My article last night about the Cyprus 'bailout' turns out to have been a little premature - because all the Russian cash (up to or possibly even exceeding twenty billion Euros, according to some estimates) in Cypriot banks may not be there any more! Reuters reports:
No one knows exactly how much money has left Cyprus' banks, or where it has gone. The two banks at the centre of the crisis - Cyprus Popular Bank, also known as Laiki, and Bank of Cyprus - have units in London which remained open throughout the week and placed no limits on withdrawals. Bank of Cyprus also owns 80 percent of Russia's Uniastrum Bank, which put no restrictions on withdrawals in Russia. Russians were among Cypriot banks' largest depositors.
. . .
By Sunday, one participant in the negotiations said, there was almost no capital left in Laiki, a bank whose market value peaked at 8.1 billion euros in November 2007. Laiki's former vice chairman Pavlou disagreed, estimating there had been 2.5 billion euros in foreign deposits alone.
. . .
ECB officials contacted Latvia, another EU country that has received large Russian deposits, to warn authorities against taking in Russian money fleeing Cyprus, two sources familiar with the contacts said.
"It was made clear to our Latvian friends that if they want to join the euro, they should not provide a haven for Russian money exiting Cyprus," a euro zone central banker said.
There's more at the link.
So all that lovely Russian 'mobster money' that Cyprus was hoping to
This, of course, calls into question whether Cyprus' plans to rescue its banking sector can still work. If those Russian deposits have vanished into thin air, it may have to levy far more than planned on other large depositors - perhaps appropriating the majority of their funds. That's going to cause another backlash, one that may cause far more harm to the island nation than its politicians can presently foresee. Alternatively, if there's not enough 'foreign money' left to bail out the banks, where will Cyprus get it? The ECB's already made it clear that unless Cyprus comes up with its own contribution to the rescue deal, it won't make other funds available; so Cyprus has to find it from somewhere. If it can't, it faces national bankruptcy. What does it mean for the rest of the Eurozone if one of its member nations goes under? That's unclear right now, but it was never addressed when the Euro was established, because it was thought to be impossible. What if it's not impossible? Will Cyprus be the straw that breaks the
That possibility is by no means out of the question, particularly given comments made yesterday by Dutch Finance Minister Jeroen Dijsselbloem. He went so far as to publicly admit that something similar to Cyprus could happen elsewhere in the Eurozone.
"If there is a risk in a bank, our first question should be 'Okay, what are you in the bank going to do about that?

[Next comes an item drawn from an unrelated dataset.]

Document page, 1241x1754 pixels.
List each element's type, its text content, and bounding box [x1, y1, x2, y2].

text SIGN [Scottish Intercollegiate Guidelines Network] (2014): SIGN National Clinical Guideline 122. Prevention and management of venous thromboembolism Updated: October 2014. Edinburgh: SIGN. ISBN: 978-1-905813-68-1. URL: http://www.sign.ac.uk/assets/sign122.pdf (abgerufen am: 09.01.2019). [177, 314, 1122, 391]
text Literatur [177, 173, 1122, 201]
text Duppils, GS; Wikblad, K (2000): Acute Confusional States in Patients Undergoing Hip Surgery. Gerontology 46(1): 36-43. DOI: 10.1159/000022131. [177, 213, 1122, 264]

What can you do to recapitalise yourself?'. If the bank can't do it, then we'll talk to the shareholders and the bondholders, we'll ask them to contribute in recapitalising the bank, and if necessary the uninsured deposit holders," he said.
. . .
The [Cyprus] agreement is what is known as a "bail-in", with shareholders and bondholders in banks forced to bear the costs of the restructuring first, followed by uninsured depositors. Under EU rules, deposits up to 100,000 euros are guaranteed.

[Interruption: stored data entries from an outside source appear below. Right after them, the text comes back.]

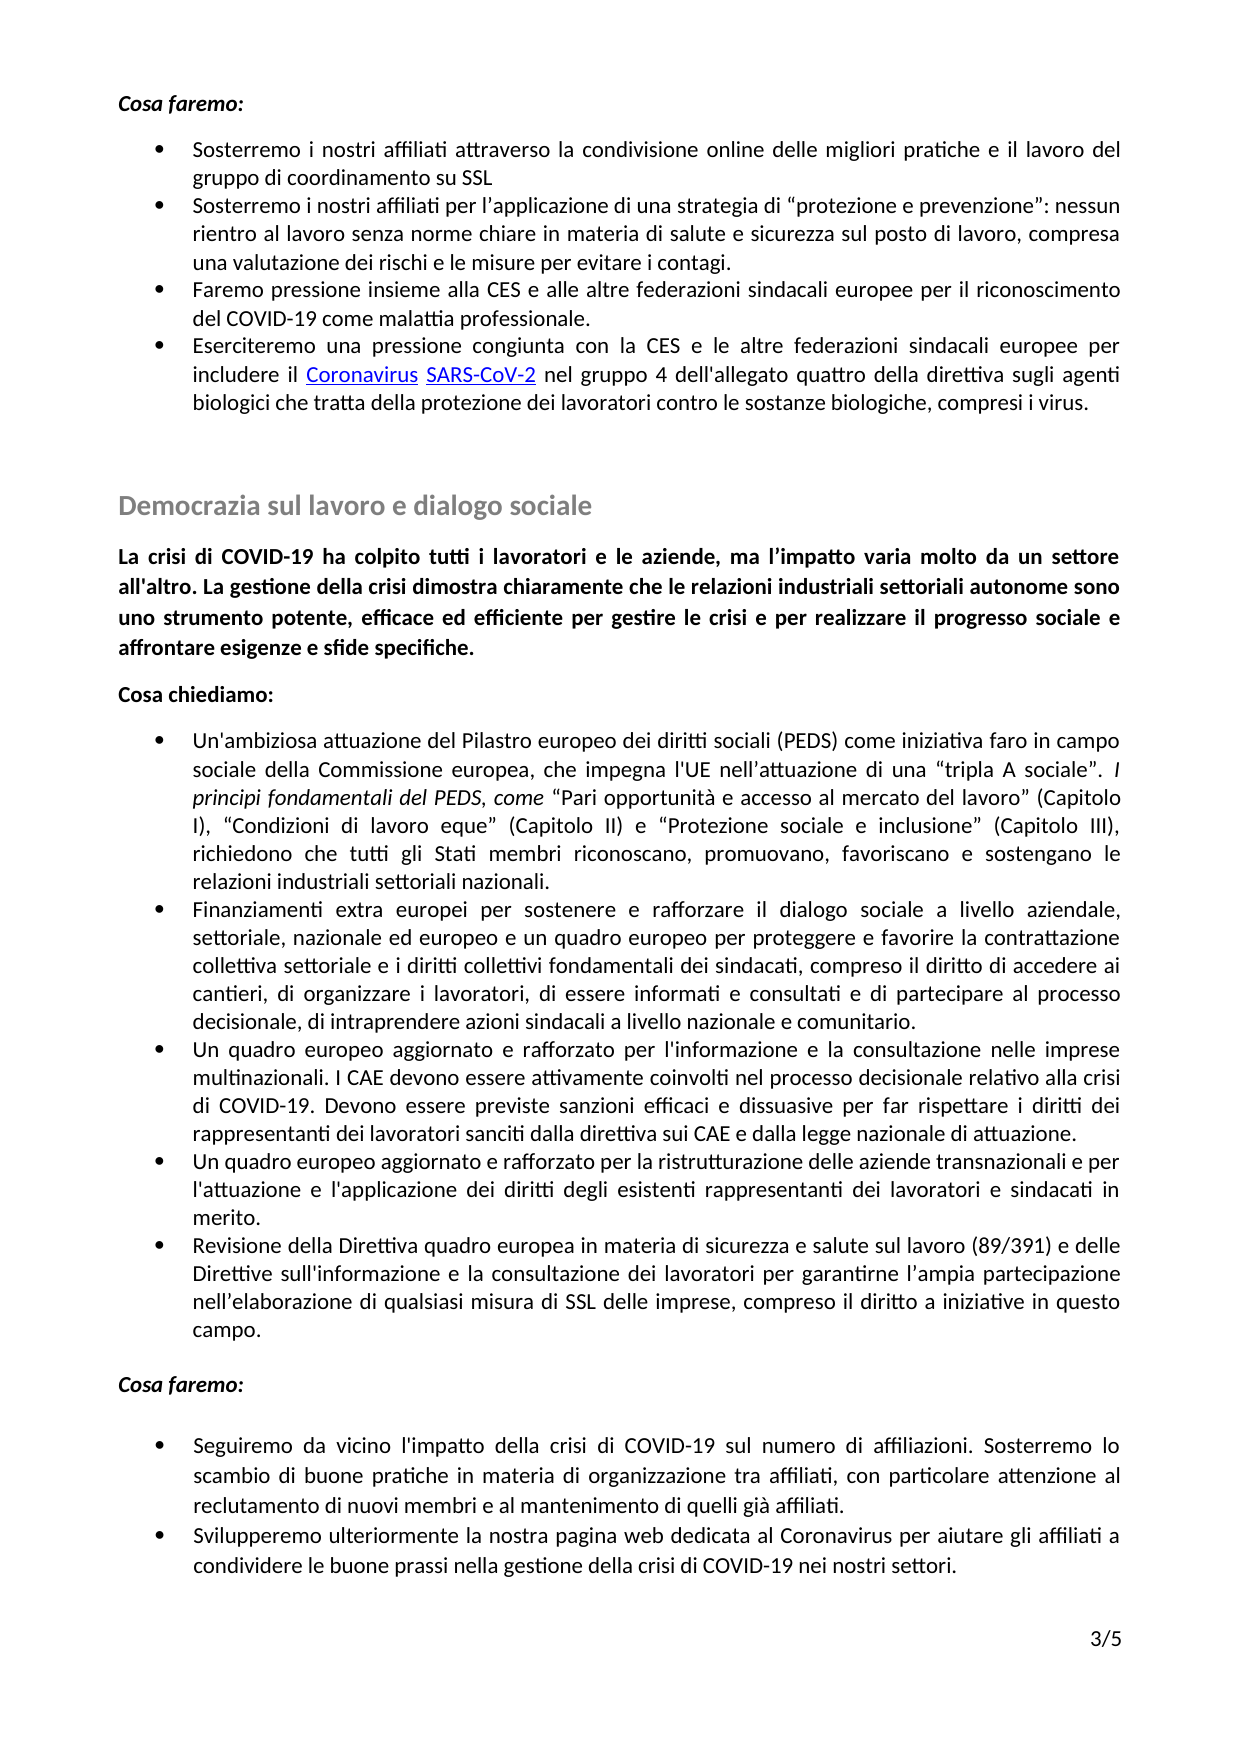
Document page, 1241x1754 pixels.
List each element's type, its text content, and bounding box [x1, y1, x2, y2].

list Cosa faremo: [118, 1371, 1122, 1398]
list Eserciteremo una pressione congiunta con la CES e le altre federazioni sindacali europee per includere il Coronavirus SARS-CoV-2 nel gruppo 4 dell'allegato quattro della direttiva sugli agenti biologici che tratta della protezione dei lavoratori contro le sostanze biologiche, compresi i virus. [155, 332, 1122, 416]
text La crisi di COVID-19 ha colpito tutti i lavoratori e le aziende, ma l’impatto varia molto da un settore all'altro. La gestione della crisi dimostra chiaramente che le relazioni industriali settoriali autonome sono uno strumento potente, efficace ed efficiente per gestire le crisi e per realizzare il progresso sociale e affrontare esigenze e sfide specifiche. [118, 542, 1122, 661]
list Un'ambiziosa attuazione del Pilastro europeo dei diritti sociali (PEDS) come iniziativa faro in campo sociale della Commissione europea, che impegna l'UE nell’attuazione di una “tripla A sociale”. I principi fondamentali del PEDS, come “Pari opportunità e accesso al mercato del lavoro” (Capitolo I), “Condizioni di lavoro eque” (Capitolo II) e “Protezione sociale e inclusione” (Capitolo III), richiedono che tutti gli Stati membri riconoscano, promuovano, favoriscano e sostengano le relazioni industriali settoriali nazionali. [155, 727, 1122, 895]
list Faremo pressione insieme alla CES e alle altre federazioni sindacali europee per il riconoscimento del COVID-19 come malattia professionale. [155, 276, 1122, 332]
list Revisione della Direttiva quadro europea in materia di sicurezza e salute sul lavoro (89/391) e delle Direttive sull'informazione e la consultazione dei lavoratori per garantirne l’ampia partecipazione nell’elaborazione di qualsiasi misura di SSL delle imprese, compreso il diritto a iniziative in questo campo. [155, 1231, 1122, 1343]
text Cosa faremo: [118, 89, 1122, 117]
list Sosterremo i nostri affiliati attraverso la condivisione online delle migliori pratiche e il lavoro del gruppo di coordinamento su SSL [155, 136, 1122, 192]
text Democrazia sul lavoro e dialogo sociale [118, 487, 1122, 523]
list Un quadro europeo aggiornato e rafforzato per l'informazione e la consultazione nelle imprese multinazionali. I CAE devono essere attivamente coinvolti nel processo decisionale relativo alla crisi di COVID-19. Devono essere previste sanzioni efficaci e dissuasive per far rispettare i diritti dei rappresentanti dei lavoratori sanciti dalla direttiva sui CAE e dalla legge nazionale di attuazione. [155, 1035, 1122, 1147]
list Sosterremo i nostri affiliati per l’applicazione di una strategia di “protezione e prevenzione”: nessun rientro al lavoro senza norme chiare in materia di salute e sicurezza sul posto di lavoro, compresa una valutazione dei rischi e le misure per evitare i contagi. [155, 192, 1122, 276]
list Seguiremo da vicino l'impatto della crisi di COVID-19 sul numero di affiliazioni. Sosterremo lo scambio di buone pratiche in materia di organizzazione tra affiliati, con particolare attenzione al reclutamento di nuovi membri e al mantenimento di quelli già affiliati. [156, 1431, 1122, 1519]
list Un quadro europeo aggiornato e rafforzato per la ristrutturazione delle aziende transnazionali e per l'attuazione e l'applicazione dei diritti degli esistenti rappresentanti dei lavoratori e sindacati in merito. [155, 1147, 1122, 1231]
list Finanziamenti extra europei per sostenere e rafforzare il dialogo sociale a livello aziendale, settoriale, nazionale ed europeo e un quadro europeo per proteggere e favorire la contrattazione collettiva settoriale e i diritti collettivi fondamentali dei sindacati, compreso il diritto di accedere ai cantieri, di organizzare i lavoratori, di essere informati e consultati e di partecipare al processo decisionale, di intraprendere azioni sindacali a livello nazionale e comunitario. [155, 895, 1122, 1035]
list Svilupperemo ulteriormente la nostra pagina web dedicata al Coronavirus per aiutare gli affiliati a condividere le buone prassi nella gestione della crisi di COVID-19 nei nostri settori. [156, 1521, 1122, 1579]
text Cosa chiediamo: [118, 680, 1122, 708]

The approach marks a radical departure for euro zone policy after three years of crisis in which taxpayers across the region have effectively been on the hook for resolving problem banks and indebted governments via multiple rescue programmes.
That process, with governments and taxpayers bearing the costs and providing the back stop, had to stop, Dijsselbloem said.
. . .
"If we want to have a healthy, sound financial sector, the only way is to say, 'Look, there where you take on the risks, you must deal with them, and if you can't deal with them, then you shouldn't have taken them on,'" he said.

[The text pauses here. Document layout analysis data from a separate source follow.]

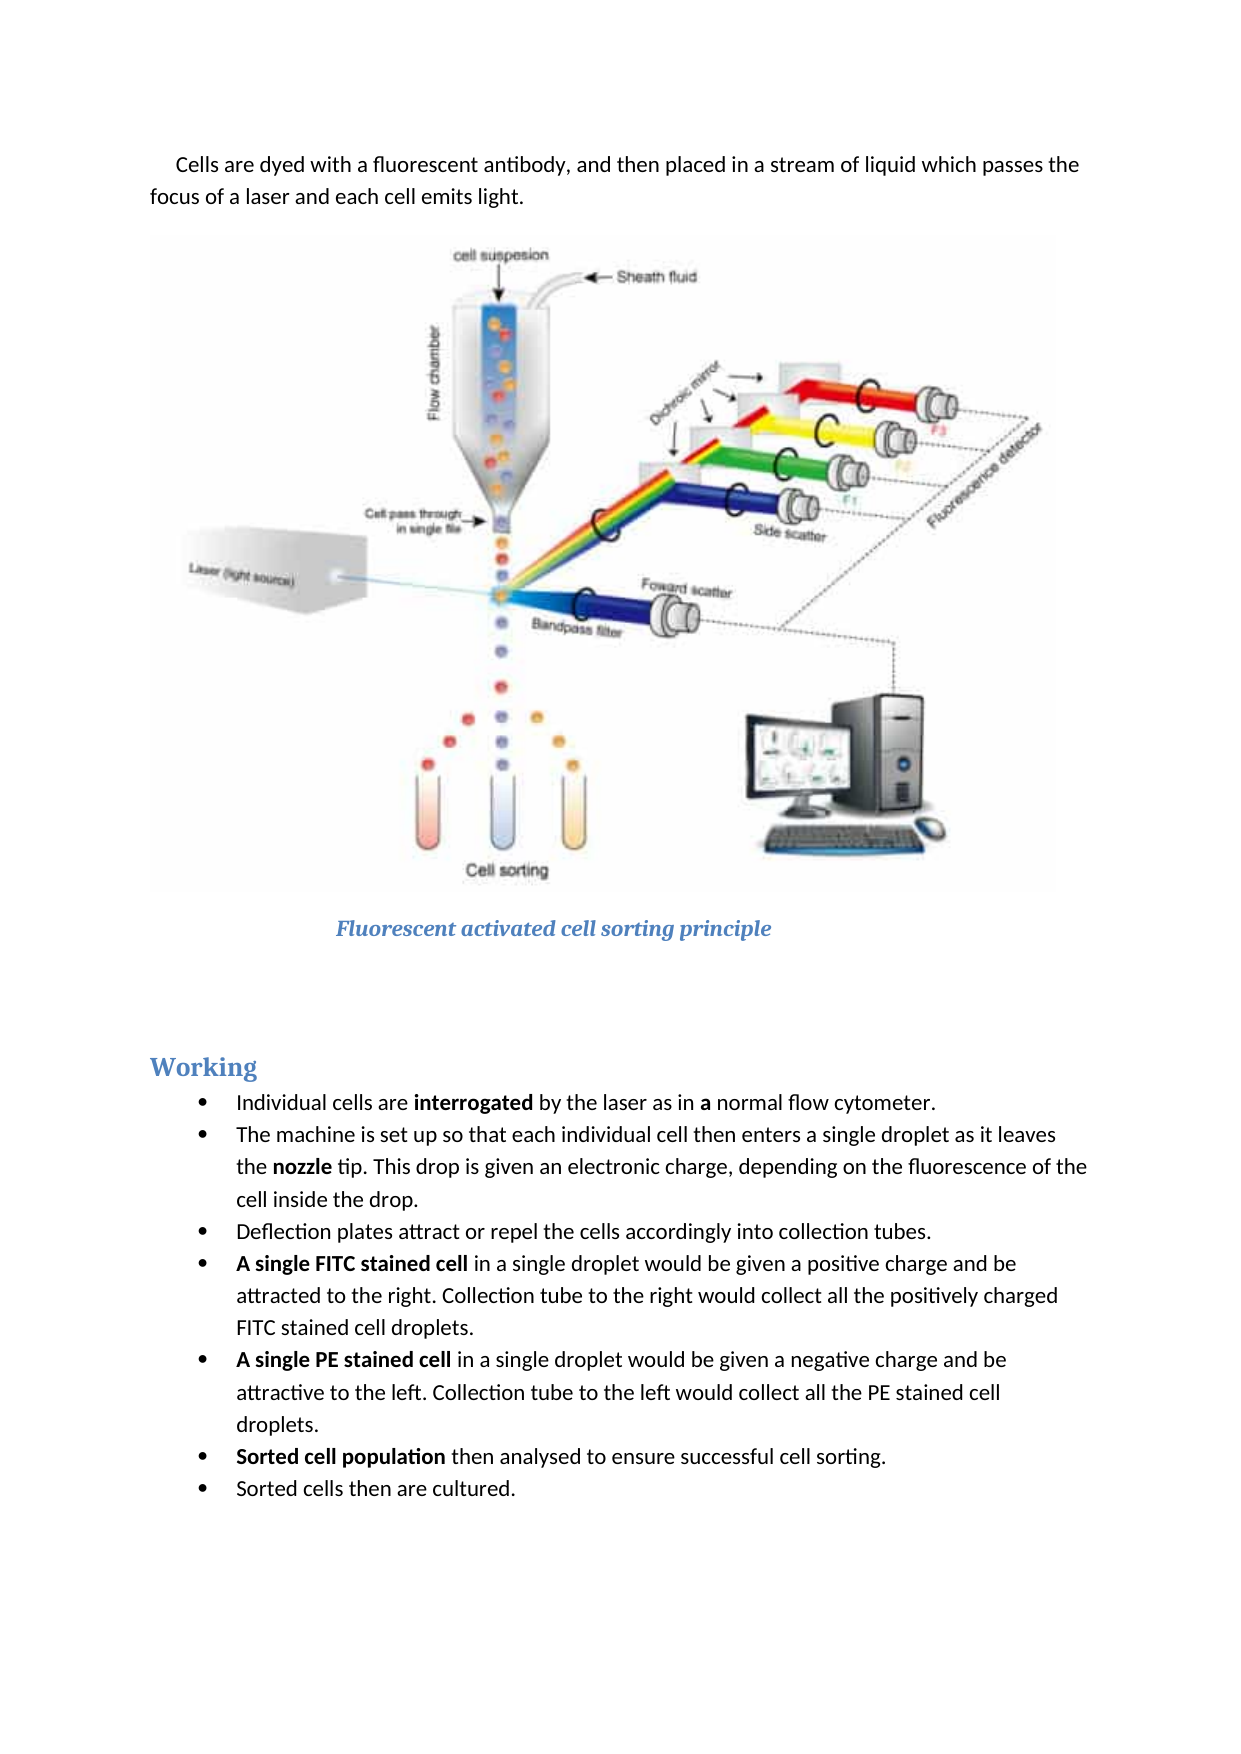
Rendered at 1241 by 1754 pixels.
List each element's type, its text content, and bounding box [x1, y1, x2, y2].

text Cells are dyed with a fluorescent antibody, and then placed in a stream of liquid which passes the focus of a laser and each cell emits light. [150, 150, 1090, 210]
list The machine is set up so that each individual cell then enters a single droplet as it leaves the nozzle tip. This drop is given an electronic charge, depending on the fluorescence of the cell inside the drop. [198, 1120, 1090, 1213]
list Sorted cells then are cultured. [198, 1474, 1090, 1502]
list A single FITC stained cell in a single droplet would be given a positive charge and be attracted to the right. Collection tube to the right would collect all the positively charged FITC stained cell droplets. [198, 1249, 1090, 1341]
list Deflection plates attract or repel the cells accordingly into collection tubes. [198, 1217, 1090, 1245]
list A single PE stained cell in a single droplet would be given a negative charge and be attractive to the left. Collection tube to the left would collect all the PE stained cell droplets. [198, 1346, 1090, 1438]
picture [150, 235, 1057, 892]
list Sorted cell population then analysed to ensure successful cell sorting. [198, 1442, 1090, 1470]
list Individual cells are interrogated by the laser as in a normal flow cytometer. [198, 1088, 1090, 1116]
subtitle Fluorescent activated cell sorting principle [150, 916, 1090, 942]
subtitle Working [150, 1052, 1090, 1083]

"The consequences may be that it's the end of story, and that is an approach that I think, now that we are out of the heat of the crisis, we should take."
. . .
"If we have even more instruments in terms of bail-in and how far we can go on bail-in, the need for direct recap will become smaller and smaller.
. . .
"Now we're going down the bail-in track and I'm pretty confident that the markets will see this as a sensible, very concentrated and direct approach instead of a more general approach," he said.
"It will force all financial institutions, as well as investors, to think about the risks they are taking on because they will now have to realise that it may also hurt them. The risks might come towards them."
Again, more at the link. Bold underlined text is my emphasis.
Now that's going to make Europeans with large bank accounts feel happy . . . to hear the Finance Minister of Holland tell them that their money might also be confiscated, without so much as a 'by-your-leave', to bail out a failing bank or banking system. Under the circumstances, would you leave your money in the bank, facing that risk? I wouldn't! I suspect Mr. Dijsselbloem has just made bank runs in the less stable Eurozone economies that much more likely.
Keep an eye on this one, folks. The fat lady's nowhere near singing yet.